- **Activities**
- 1) List the ways the lichen article says Astrothelium aeneum differs from A. aurantiacocinereum.
- 2) Extract everything in the lichen article from "- Authority: Lücking, Naksuwankul" down to "the grey thallus.", word for word.

- **Source document**
----------

Astrothelium aurantiacocinereum

Scientific classification
- Domain: Eukaryota
- Kingdom: Fungi
- Division: Ascomycota
- Class: Dothideomycetes
- Order: Trypetheliales
- Family: Trypetheliaceae
- Genus: Astrothelium
- Species: A. aurantiacocinereum
- Binomial name: Astrothelium aurantiacocinereum Lücking, Naksuwankul & Lumbsch (2016)

= Astrothelium aurantiacocinereum =

- Authority: Lücking, Naksuwankul & Lumbsch (2016)

Species of lichen

Astrothelium aurantiacocinereum is a species of corticolous (bark-dwelling), crustose lichen in the family Trypetheliaceae. It occurs in New Caledonia.

==Taxonomy==
The lichen was formally described as a new species in 2016 by Robert Lücking, Khwanruan Naksuwankul, and H. Thorsten Lumbsch. The type specimen was collected by Naksuwankul and Lumbsch from Monts Dzumac (Dumbéa, Province Sud), at an altitude of 920 m; there, in a relict montane forest, it was growing on bark. The species epithet alludes to the colour contrast between the orange and the grey thallus.

==Description==
The lichen has a smooth to uneven, dark grey to brownish-grey thallus that covers areas of up to 10 cm. The photobiont partner of the lichen is in an endoperidermal layer (the inner of the two layers of the peridium), suggesting a low degree of lichenisation. The ascomata are in the form of perithecia, which occur in aggregated groups of 5–20 in pseudostromata. These structures are covered with a carbonised (blackened) layer that is topped by an orange pigment layer. Ascospores number eight per ascus and have a spindle-shaped to ellipsoid shape; their dimensions are 22–27 by 8–10 μm.

The characteristics of the lichen that distinguish it from others in genus Astrothelium are the barely lichenized, grey thallus; and the distinctly pseudostromatic ascomata, with prominent to sessile pseudostromata, with an orange cover that strongly contrasts with thallus. Astrothelium aeneum is somewhat similar in appearance, but this lookalike differs from A. aurantiacocinereum in the degree of lichenisation, the form of the pseudostromata, and the presence of pigment on the surface of the thallus.

----------

- **Material provided**
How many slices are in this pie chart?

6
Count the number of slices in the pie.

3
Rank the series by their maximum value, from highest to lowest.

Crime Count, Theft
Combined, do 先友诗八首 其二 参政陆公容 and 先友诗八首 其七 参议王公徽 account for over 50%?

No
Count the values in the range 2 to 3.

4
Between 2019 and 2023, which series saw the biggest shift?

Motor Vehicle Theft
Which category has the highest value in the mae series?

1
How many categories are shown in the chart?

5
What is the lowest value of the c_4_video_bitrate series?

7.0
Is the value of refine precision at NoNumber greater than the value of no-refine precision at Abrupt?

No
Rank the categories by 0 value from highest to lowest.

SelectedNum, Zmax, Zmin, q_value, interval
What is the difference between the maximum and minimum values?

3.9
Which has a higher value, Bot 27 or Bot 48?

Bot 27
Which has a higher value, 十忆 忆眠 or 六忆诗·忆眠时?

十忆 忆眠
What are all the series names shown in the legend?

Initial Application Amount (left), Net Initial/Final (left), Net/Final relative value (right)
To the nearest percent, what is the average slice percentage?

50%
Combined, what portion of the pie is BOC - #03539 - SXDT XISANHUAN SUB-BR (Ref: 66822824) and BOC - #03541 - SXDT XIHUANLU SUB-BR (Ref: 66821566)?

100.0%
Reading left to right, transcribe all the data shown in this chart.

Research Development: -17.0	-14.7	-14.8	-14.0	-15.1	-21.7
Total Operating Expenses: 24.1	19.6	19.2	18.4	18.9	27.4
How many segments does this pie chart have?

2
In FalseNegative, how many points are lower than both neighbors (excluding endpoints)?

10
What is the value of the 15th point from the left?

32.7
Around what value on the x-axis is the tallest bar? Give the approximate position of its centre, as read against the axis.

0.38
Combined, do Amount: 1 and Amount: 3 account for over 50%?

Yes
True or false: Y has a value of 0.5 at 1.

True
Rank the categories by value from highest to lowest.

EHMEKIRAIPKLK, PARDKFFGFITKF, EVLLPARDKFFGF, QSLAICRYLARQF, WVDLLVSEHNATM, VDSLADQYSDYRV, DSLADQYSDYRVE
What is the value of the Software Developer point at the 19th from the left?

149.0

----------

- **Written answers**
- 1)
- The degree of lichenisation
- The form of the pseudostromata
- The presence of pigment on the surface of the thallus

- 2)
- Authority: Lücking, Naksuwankul & Lumbsch (2016)

Species of lichen

Astrothelium aurantiacocinereum is a species of corticolous (bark-dwelling), crustose lichen in the family Trypetheliaceae. It occurs in New Caledonia.

==Taxonomy==
The lichen was formally described as a new species in 2016 by Robert Lücking, Khwanruan Naksuwankul, and H. Thorsten Lumbsch. The type specimen was collected by Naksuwankul and Lumbsch from Monts Dzumac (Dumbéa, Province Sud), at an altitude of 920 m; there, in a relict montane forest, it was growing on bark. The species epithet alludes to the colour contrast between the orange and the grey thallus.